Braly went through the process of sending out referrals, mostly through family and friends, and by early 2000, she started getting business as an organizer.
   “Since I started the business, I’ve worked with anywhere between 75 and 100 clients for different periods of time,” she said. “How long I spend is up to each client, and I can spend as little as two hours with a client or meet with the client on a consistent basis over time.”
   Today, Braly works with clients in Houston, Austin, Dallas, Tomball, Spring, The
Woodlands and Huntsville, and she also works out-of- state on special occasions.
   “My brother hires me in Colorado from time to time, and I’ve even had a friend fly me out to Washington to help her with her garage,” she said.

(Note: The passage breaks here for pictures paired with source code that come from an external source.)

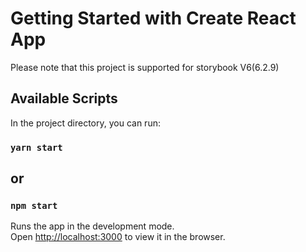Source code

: # Getting Started with Create React App

Please note that this project is supported for storybook V6(6.2.9)

## Available Scripts

In the project directory, you can run:

### `yarn start`

## or

### `npm start`

Runs the app in the development mode.\
Open [http://localhost:3000](http://localhost:3000) to view it in the browser.
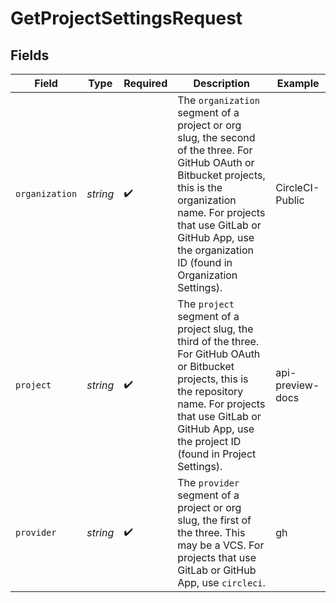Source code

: # GetProjectSettingsRequest


## Fields

| Field                                                                                                                                                                                                                                                      | Type                                                                                                                                                                                                                                                       | Required                                                                                                                                                                                                                                                   | Description                                                                                                                                                                                                                                                | Example                                                                                                                                                                                                                                                    |
| ---------------------------------------------------------------------------------------------------------------------------------------------------------------------------------------------------------------------------------------------------------- | ---------------------------------------------------------------------------------------------------------------------------------------------------------------------------------------------------------------------------------------------------------- | ---------------------------------------------------------------------------------------------------------------------------------------------------------------------------------------------------------------------------------------------------------- | ---------------------------------------------------------------------------------------------------------------------------------------------------------------------------------------------------------------------------------------------------------- | ---------------------------------------------------------------------------------------------------------------------------------------------------------------------------------------------------------------------------------------------------------- |
| `organization`                                                                                                                                                                                                                                             | *string*                                                                                                                                                                                                                                                   | :heavy_check_mark:                                                                                                                                                                                                                                         | The `organization` segment of a project or org slug, the second of the three. For GitHub OAuth or Bitbucket projects, this is the organization name. For projects that use GitLab or GitHub App, use the organization ID (found in Organization Settings). | CircleCI-Public                                                                                                                                                                                                                                            |
| `project`                                                                                                                                                                                                                                                  | *string*                                                                                                                                                                                                                                                   | :heavy_check_mark:                                                                                                                                                                                                                                         | The `project` segment of a project slug, the third of the three. For GitHub OAuth or Bitbucket projects, this is the repository name. For projects that use GitLab or GitHub App, use the project ID (found in Project Settings).                          | api-preview-docs                                                                                                                                                                                                                                           |
| `provider`                                                                                                                                                                                                                                                 | *string*                                                                                                                                                                                                                                                   | :heavy_check_mark:                                                                                                                                                                                                                                         | The `provider` segment of a project or org slug, the first of the three. This may be a VCS. For projects that use GitLab or GitHub App, use `circleci`.                                                                                                    | gh                                                                                                                                                                                                                                                         |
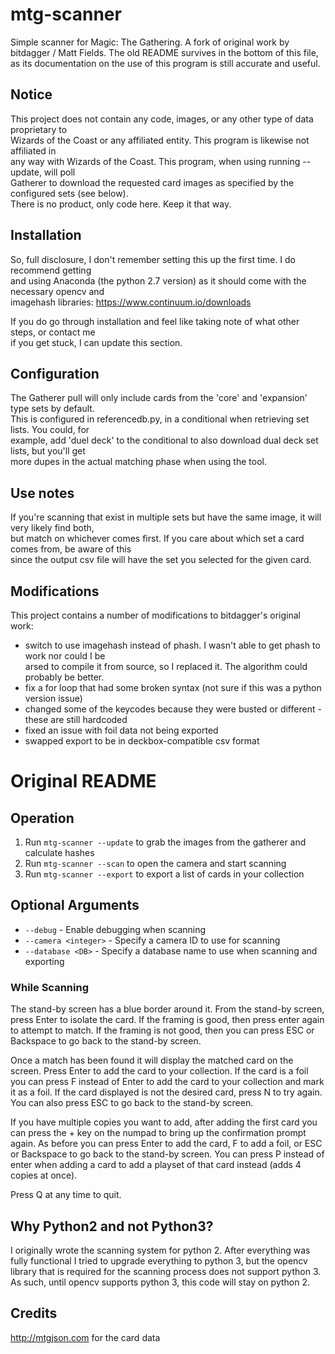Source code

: # mtg-scanner

Simple scanner for Magic: The Gathering. A fork of original work by bitdagger / Matt Fields.
The old README survives in the bottom of this file, as its documentation on the use of this 
program is still accurate and useful.  

## Notice
This project does not contain any code, images, or any other type of data proprietary to  
Wizards of the Coast or any affiliated entity. This program is likewise not affiliated in  
any way with Wizards of the Coast. This program, when using running --update, will poll  
Gatherer to download the requested card images as specified by the configured sets (see below).  
There is no product, only code here. Keep it that way.

## Installation
So, full disclosure, I don't remember setting this up the first time. I do recommend getting  
and using Anaconda (the python 2.7 version) as it should come with the necessary opencv and  
imagehash libraries: https://www.continuum.io/downloads

If you do go through installation and feel like taking note of what other steps, or contact me  
if you get stuck, I can update this section.

## Configuration
The Gatherer pull will only include cards from the 'core' and 'expansion' type sets by default.  
This is configured in referencedb.py, in a conditional when retrieving set lists. You could, for  
example, add 'duel deck' to the conditional to also download dual deck set lists, but you'll get  
more dupes in the actual matching phase when using the tool.

## Use notes
If you're scanning that exist in multiple sets but have the same image, it will very likely find both,  
but match on whichever comes first. If you care about which set a card comes from, be aware of this  
since the output csv file will have the set you selected for the given card.

## Modifications
This project contains a number of modifications to bitdagger's original work:
* switch to use imagehash instead of phash. I wasn't able to get phash to work nor could I be  
arsed to compile it from source, so I replaced it. The algorithm could probably be better.
* fix a for loop that had some broken syntax (not sure if this was a python version issue)  
* changed some of the keycodes because they were busted or different - these are still hardcoded  
* fixed an issue with foil data not being exported
* swapped export to be in deckbox-compatible csv format

# Original README

## Operation  

1. Run `mtg-scanner --update` to grab the images from the gatherer and calculate hashes  
2. Run `mtg-scanner --scan` to open the camera and start scanning
3. Run `mtg-scanner --export` to export a list of cards in your collection

## Optional Arguments  
* `--debug` - Enable debugging when scanning  
* `--camera <integer>` - Specify a camera ID to use for scanning  
* `--database <DB>` - Specify a database name to use when scanning and exporting  

### While Scanning  

The stand-by screen has a blue border around it. From the stand-by screen, 
press Enter to isolate the card. If the framing is good, then press enter again 
to attempt to match. If the framing is not good, then you can press ESC or 
Backspace to go back to the stand-by screen.  

Once a match has been found it will display the matched card on the screen. 
Press Enter to add the card to your collection. If the card is a foil you can 
press F instead of Enter to add the card to your collection and mark it as a 
foil. If the card displayed is not the desired card, press N to try again. You 
can also press ESC to go back to the stand-by screen.

If you have multiple copies you want to add, after adding the first card you 
can press the + key on the numpad to bring up the confirmation prompt again. As 
before you can press Enter to add the card, F to add a foil, or ESC or 
Backspace to go back to the stand-by screen. You can press P instead of enter 
when adding a card to add a playset of that card instead (adds 4 copies at once).

Press Q at any time to quit.  

## Why Python2 and not Python3?  

I originally wrote the scanning system for python 2. After everything was fully 
functional I tried to upgrade everything to python 3, but the opencv library that 
is required for the scanning process does not support python 3. As such, until 
opencv supports python 3, this code will stay on python 2.  

## Credits  

http://mtgjson.com for the card data  
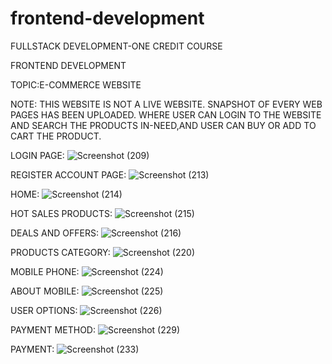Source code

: # frontend-development

FULLSTACK DEVELOPMENT-ONE CREDIT COURSE

FRONTEND DEVELOPMENT

TOPIC:E-COMMERCE WEBSITE

NOTE:
THIS WEBSITE IS NOT A LIVE WEBSITE.
SNAPSHOT OF EVERY WEB PAGES HAS BEEN UPLOADED.
WHERE USER CAN LOGIN TO THE WEBSITE AND SEARCH THE PRODUCTS IN-NEED,AND USER CAN BUY OR ADD TO CART THE PRODUCT.

LOGIN PAGE:
![Screenshot (209)](https://user-images.githubusercontent.com/91408603/135703012-61a433e4-e969-4136-baaf-e46293b56b45.png)



REGISTER ACCOUNT PAGE:
![Screenshot (213)](https://user-images.githubusercontent.com/91408603/135703014-4b71c578-48b0-49df-aae6-7e0b7f9c38c7.png)



HOME:
![Screenshot (214)](https://user-images.githubusercontent.com/91408603/135702905-0953c09f-5425-4425-bc6a-ee655a565ca2.png)



HOT SALES PRODUCTS:
![Screenshot (215)](https://user-images.githubusercontent.com/91408603/135703205-34226e69-d4c7-4b4d-adb6-8282ecd9ce02.png)



DEALS AND OFFERS:
![Screenshot (216)](https://user-images.githubusercontent.com/91408603/135703204-0cbbbe80-cffa-477c-8f99-eeba5229f5f0.png)



PRODUCTS CATEGORY:
![Screenshot (220)](https://user-images.githubusercontent.com/91408603/135703201-72728cb4-a5a9-4932-a3af-430595fa2d08.png)



MOBILE PHONE:
![Screenshot (224)](https://user-images.githubusercontent.com/91408603/135703196-2bdb9ccc-c700-4978-8659-b25f36f36ccf.png)



ABOUT MOBILE:
![Screenshot (225)](https://user-images.githubusercontent.com/91408603/135703194-8a934578-9d36-4a69-b048-9b51baccd617.png)


USER OPTIONS:
![Screenshot (226)](https://user-images.githubusercontent.com/91408603/135703190-9ebf9447-3858-4a6a-8910-f2b8146a6d73.png)


PAYMENT METHOD:
![Screenshot (229)](https://user-images.githubusercontent.com/91408603/135703180-d555bfa8-01e0-4f40-836d-61c7a87cae9d.png)


PAYMENT:
![Screenshot (233)](https://user-images.githubusercontent.com/91408603/135703158-3d5a3a9f-54aa-449a-938f-b9511cebdc33.png)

   Braly follows a specific process with her
clients, whether they choose to have their home or office organized, which begins with a 30- minute phone consultation.
   “Once we decide to meet, I do an assess-ment on you which helps me see where your problem areas may be,” she said. “Then, it’s a matter of sorting and purging through all of the items in your individual space. We try to recycle or donate any items we can, and once that’s done, we see what you have left and start setting up different zones in the room.”
   While Braly generally tries to get areas for
incoming mail, items which need immediate attention and items that need to be filed, she said there is no definite way to organize a space.
   “Every client is different,” she said. “Some people just want their business or home to be organized, and others want the room they choose to work on to look like the front of a magazine.
   “I always just tell my clients, ‘You tell me what you want, and I’ll make it happen.’ There is definitely no cookie-cutter solution to organizing a space.”
Misconceptions
   In Braly’s experience, there’s a lot more that goes into organizing a home or office than most people realize.
   “If you have an office that is organized, it’s proven that it makes you more productive,”
she said. “It allows you to think clearer and make better decisions, so for me, this is
really a metaphysical thing I do for people.”
   In addition to organizing, Braly also integrates other strategies to make the most of
a person’s space.
   “I do some Feng Shui, and I may do it without telling people or without even realiz-
ing I’m doing it,” she said. “Organizing is not all about fancy boxes — though you can use them. The bottom lines is it provides a better
quality of life.”
   Braly said professional organization is very much about a process of behavioral
adaptation, even after the mess is gone.
   “Organization is a process, not a one-hour television show,” she said. “We’re perceived as someone who can go ‘poof’ and organize your whole life, but real organization is not an overnight fix.
   “You have to have some kind of behavior modification, and once we have a system set up, you have to change your behavior in order for it to keep working.”
   While the work of organizing can be grueling, Braly said there is a very real reason
she sticks with it as her career.
   “I had one client write me a testimony of her time with me, and it really made me realize why I do this,” Braly said. “The client said, ‘I asked you to come in and organize my desk, and you ended up changing my life.’
   “To see it all come together for someone is the best feeling in the world to me, and I feel it is my gift to truly help people find a better quality of life.”